Aix-en-provence History, France
The city of Aix-en-Provence, France sits near what used to be the crossroads of two major European trade routes. The area had been settled by Celtic Gauls and Ligurians. Their capital village, Entremont, was slightly north of today’s town site when the area was captured and destroyed by Roman armies in 122 B.C. The Romans founded a new town there, Aquae Sextiae Salluviorum, because of the plentiful hot and cold springs that acted as natural spas. Besides this indulgence, the town’s location provided an easy route to both Italy and Spain. These factors helped the town to grow and prosper into a Roman provincial capital with amphitheaters, villas, and strong fortifications.
Because of the city’s importance, it was an obvious target to invaders and it experienced them in succession beginning in 474 A.D. The Germanic barbarians were the first and were followed by the Ostrogoths, the Zisigoths, the Franks, the Lombards, and then the Saxons, followed by the Saracens. These invasions took place over the course of almost 500 years and dealt a devastating blow to the city.
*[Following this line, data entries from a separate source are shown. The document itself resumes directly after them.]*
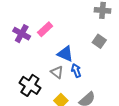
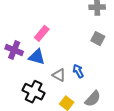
purple cross: (22, 34) -> (14, 50), moved
blue triangle: (65, 54) -> (37, 57), moved

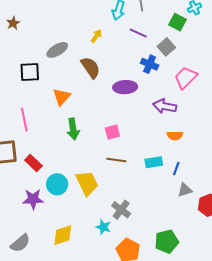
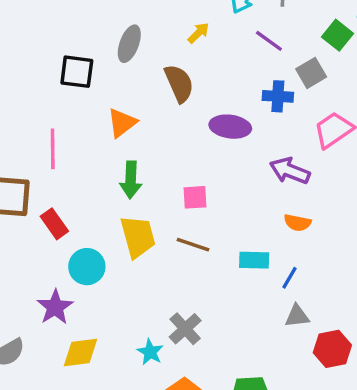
gray ellipse: (57, 50) -> (129, 44), turned -50
blue cross: (150, 64) -> (278, 96), turned -30
yellow trapezoid: (87, 183) -> (138, 237), moved
purple star: (33, 199) -> (55, 307), moved, turned 30

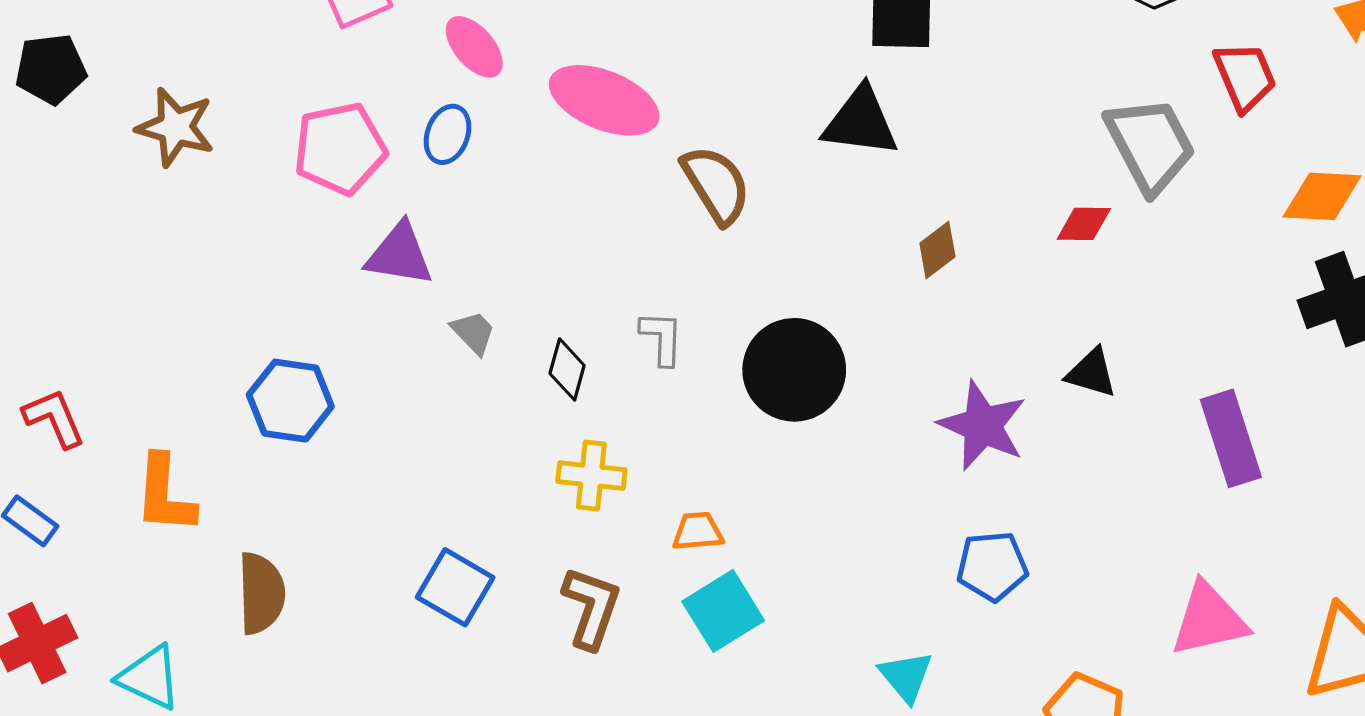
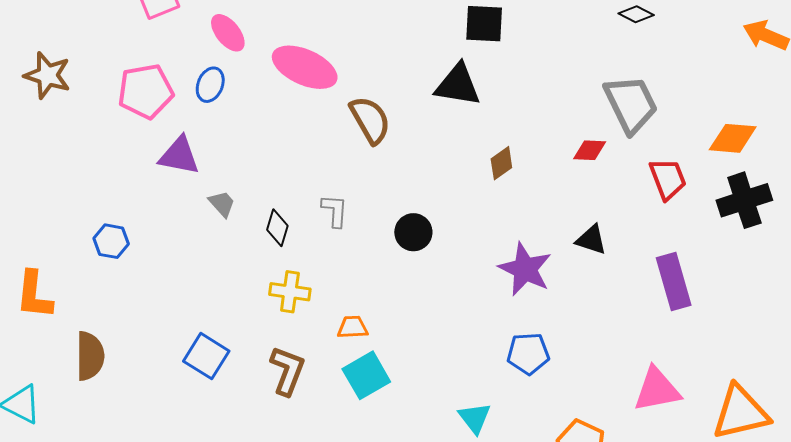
red trapezoid: (1245, 76) -> (668, 179), moved
black circle: (794, 370) -> (413, 232), size x0.6
blue hexagon: (290, 401) -> (111, 241), size x0.7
Ever since the Franks had taken the city in 536 A.D., it had been under the rule of the Kingdom of Burgundy. This changed after 972 A.D. when Guillaume II, the Count of Provence, and his armies held back the Saracen invaders. The citizens of Provence moved their loyalties to the count’s descendants and slowly freed themselves from Burgundy, who by that time had aligned with the Holy Roman Empire. This allowed Aix-en-Provence to experience a long-overdue rebirth and to blossom culturally for over 500 years during the reign of such dynastic counts as the Angevine kings, Louis I d’Anjou, Louis II, and finally, “Good King” Rene. By the end of the reign of the last king of Provence, Aix-en-Provence had become an enticement for scholars and artists who visited the court from all over Europe.
The end of sovereign Provence came when Charles III bequeathed the country to the king of France, Louis XI, in 1481. At this time, the French governor Palamede, settled in Aix-en-Provence and the city became the capital of the region. Despite several wars between France and the Holy Roman Empire for control of Provence, the city continued to prosper through the mid-1700’s. During this time, there were many beautiful homes, fountains, and other monuments built in the town.
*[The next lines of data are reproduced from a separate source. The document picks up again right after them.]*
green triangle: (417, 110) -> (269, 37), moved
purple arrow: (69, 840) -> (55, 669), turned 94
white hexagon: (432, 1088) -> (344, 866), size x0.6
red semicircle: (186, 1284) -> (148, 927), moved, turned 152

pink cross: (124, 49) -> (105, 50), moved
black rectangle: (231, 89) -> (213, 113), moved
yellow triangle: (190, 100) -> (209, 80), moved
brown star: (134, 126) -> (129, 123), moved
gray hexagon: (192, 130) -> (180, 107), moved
The beautifying and development of the city came to an abrupt halt in 1789 with the introduction of the French Revolution. During this time-period, the capital of the region was moved to Marseilles and Aix-en-Provence lost much of the esteem given to it by France. The beauty of the city did not die, however, and awoke again several years after the Revolution ended. The city did not heed the Industrial Revolution either; and during that time Aix-en-Provence saw the creation of more beautiful buildings and the opening of several universities instead of developing industries and factories. Despite the urbanization, which took place in the 1900’s, Aix-en-Provence’s many artistic and architectural treasures have survived; and the city’s Festival d’Art Lyrique, which began in 1948, is another demonstration of the city’s loyalties to its artistic roots.